Forgiveness means giving up hope for a different past. It means knowing that the past is over, the dust has settled and the destruction left in its wake can never be reconstructed to resemble what it was. It’s accepting that there’s no magic solution to the damage that’s been caused. It’s the realization that as unfair as the hurricane was, we still have to live in its city of ruins. And no amount of anger is going to reconstruct that city. we have to do it ourselves.
Forgiveness means accepting responsibility – not for causing the destruction, but for cleaning it up. It’s the decision that restoring our own peace is finally a bigger priority than disrupting someone else’s.

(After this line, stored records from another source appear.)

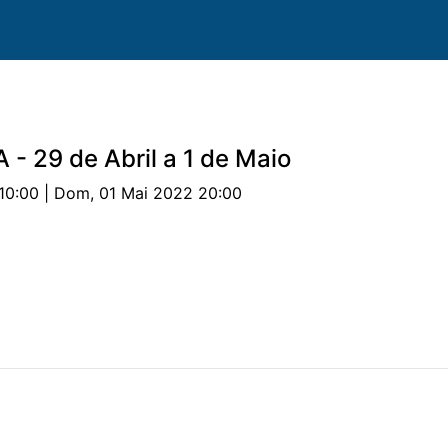
 - 29 de Abril a 1 de Maio
10:00 | Dom, 01 Mai 2022 20:00
uipas
Cavalos
Provas
Classificações
Parceri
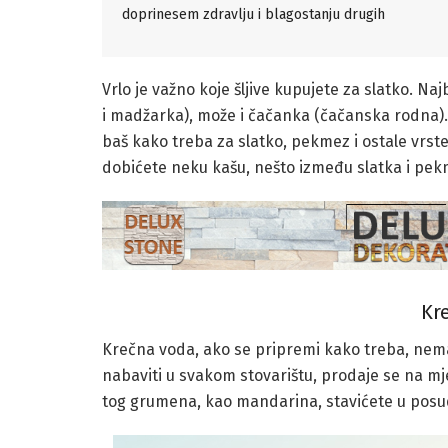
doprinesem zdravlju i blagostanju drugih
Vrlo je važno koje šljive kupujete za slatko. N
i madžarka), može i čačanka (čačanska rodna). Z
baš kako treba za slatko, pekmez i ostale vrste
dobićete neku kašu, nešto između slatka i pek
Kr
Krečna voda, ako se pripremi kako treba, nema
nabaviti u svakom stovarištu, prodaje se na mj
tog grumena, kao mandarina, stavićete u posudu 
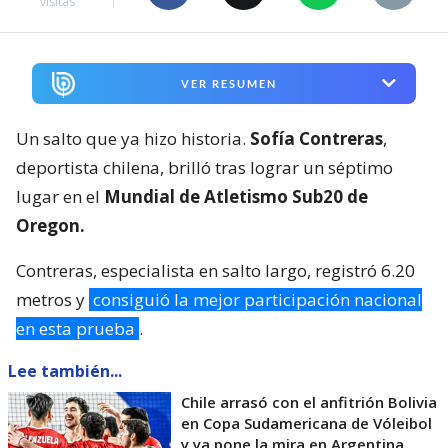
visitas
VER RESUMEN
Un salto que ya hizo historia.
Sofía Contreras
,
deportista chilena, brilló tras lograr un séptimo
lugar en el
Mundial de Atletismo Sub20 de
Oregon.
Contreras, especialista en salto largo, registró 6.20
metros y
consiguió la mejor participación nacional
en esta prueba
.
Lee también...
Chile arrasó con el anfitrión Bolivia
en Copa Sudamericana de Vóleibol
y ya pone la mira en Argentina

Forgiveness doesn’t mean we have to make amends with who hurt us. It doesn’t mean befriending them, sympathizing with them or validating what they have done to us. It just means accepting that they’ve left a mark on us. And that for better or for worse, that mark is now our burden to bear. It means we’re done waiting for the person who broke us to come put us back together. It’s the decision to heal our own wounds, regardless of which marks they’re going to leave on our skin. It’s the decision to move forward with scars.
Forgiveness isn’t about letting injustice reign. It’s about creating our own justice, our own karma and our own destiny. It’s about getting back onto our feet and deciding that the rest of our life isn’t going to be miserable because of what happened to us. It means walking bravely into the future, with every scar and callous we’ve incurred along the way. Forgiveness means saying that we’re not going to let what happened to us define us any longer.
Forgiveness doesn’t mean that we are giving up all of our power. Forgiveness means we’re finally ready to take it back.